Instructions for the task
In the entries below, identify every line with the string "Skin" and copy it.

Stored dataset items
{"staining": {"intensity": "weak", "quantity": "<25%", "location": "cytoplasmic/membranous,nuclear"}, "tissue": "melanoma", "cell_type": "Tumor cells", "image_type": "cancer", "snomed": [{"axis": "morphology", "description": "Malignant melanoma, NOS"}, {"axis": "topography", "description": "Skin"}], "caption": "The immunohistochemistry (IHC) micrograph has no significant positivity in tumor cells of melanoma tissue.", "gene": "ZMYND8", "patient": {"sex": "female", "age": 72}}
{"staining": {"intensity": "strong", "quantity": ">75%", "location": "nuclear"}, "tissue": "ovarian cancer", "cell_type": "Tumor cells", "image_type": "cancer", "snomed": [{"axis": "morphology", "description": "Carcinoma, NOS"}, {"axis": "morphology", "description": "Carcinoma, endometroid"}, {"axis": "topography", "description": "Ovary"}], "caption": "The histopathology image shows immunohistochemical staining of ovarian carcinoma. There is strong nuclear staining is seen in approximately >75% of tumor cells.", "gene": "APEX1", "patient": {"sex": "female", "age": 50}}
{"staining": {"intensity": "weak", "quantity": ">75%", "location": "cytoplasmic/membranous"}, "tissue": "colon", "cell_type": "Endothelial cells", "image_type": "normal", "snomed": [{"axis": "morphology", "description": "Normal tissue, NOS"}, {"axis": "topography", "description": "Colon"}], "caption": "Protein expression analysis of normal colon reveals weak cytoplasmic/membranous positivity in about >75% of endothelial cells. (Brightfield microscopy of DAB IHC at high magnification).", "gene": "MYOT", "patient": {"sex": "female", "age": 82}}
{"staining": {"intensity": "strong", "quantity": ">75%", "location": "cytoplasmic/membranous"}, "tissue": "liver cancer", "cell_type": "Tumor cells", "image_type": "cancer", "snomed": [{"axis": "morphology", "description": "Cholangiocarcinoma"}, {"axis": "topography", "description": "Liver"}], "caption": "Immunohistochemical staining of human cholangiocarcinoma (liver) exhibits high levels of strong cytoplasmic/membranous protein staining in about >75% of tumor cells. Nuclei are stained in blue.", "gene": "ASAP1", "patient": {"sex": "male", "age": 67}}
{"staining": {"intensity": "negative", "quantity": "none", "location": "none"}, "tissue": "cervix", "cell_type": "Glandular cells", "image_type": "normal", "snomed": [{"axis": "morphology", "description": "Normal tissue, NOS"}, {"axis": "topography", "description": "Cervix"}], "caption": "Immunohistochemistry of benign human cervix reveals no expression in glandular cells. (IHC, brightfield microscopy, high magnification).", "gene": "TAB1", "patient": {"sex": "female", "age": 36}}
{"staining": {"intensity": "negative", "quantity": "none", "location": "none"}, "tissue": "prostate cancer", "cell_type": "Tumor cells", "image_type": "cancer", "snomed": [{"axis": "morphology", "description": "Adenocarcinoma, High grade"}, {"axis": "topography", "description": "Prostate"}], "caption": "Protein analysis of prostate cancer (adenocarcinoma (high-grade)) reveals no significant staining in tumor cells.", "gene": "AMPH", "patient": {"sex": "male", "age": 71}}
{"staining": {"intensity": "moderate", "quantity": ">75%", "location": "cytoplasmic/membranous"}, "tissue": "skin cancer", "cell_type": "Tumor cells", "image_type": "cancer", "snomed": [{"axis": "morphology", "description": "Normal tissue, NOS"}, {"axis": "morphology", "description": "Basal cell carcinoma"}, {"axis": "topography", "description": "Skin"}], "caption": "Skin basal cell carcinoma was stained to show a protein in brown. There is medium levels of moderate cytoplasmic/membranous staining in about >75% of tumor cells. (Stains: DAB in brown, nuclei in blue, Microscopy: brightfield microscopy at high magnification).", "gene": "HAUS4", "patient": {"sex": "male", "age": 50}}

Result below
{"staining": {"intensity": "weak", "quantity": "<25%", "location": "cytoplasmic/membranous,nuclear"}, "tissue": "melanoma", "cell_type": "Tumor cells", "image_type": "cancer", "snomed": [{"axis": "morphology", "description": "Malignant melanoma, NOS"}, {"axis": "topography", "description": "Skin"}], "caption": "The immunohistochemistry (IHC) micrograph has no significant positivity in tumor cells of melanoma tissue.", "gene": "ZMYND8", "patient": {"sex": "female", "age": 72}}
{"staining": {"intensity": "moderate", "quantity": ">75%", "location": "cytoplasmic/membranous"}, "tissue": "skin cancer", "cell_type": "Tumor cells", "image_type": "cancer", "snomed": [{"axis": "morphology", "description": "Normal tissue, NOS"}, {"axis": "morphology", "description": "Basal cell carcinoma"}, {"axis": "topography", "description": "Skin"}], "caption": "Skin basal cell carcinoma was stained to show a protein in brown. There is medium levels of moderate cytoplasmic/membranous staining in about >75% of tumor cells. (Stains: DAB in brown, nuclei in blue, Microscopy: brightfield microscopy at high magnification).", "gene": "HAUS4", "patient": {"sex": "male", "age": 50}}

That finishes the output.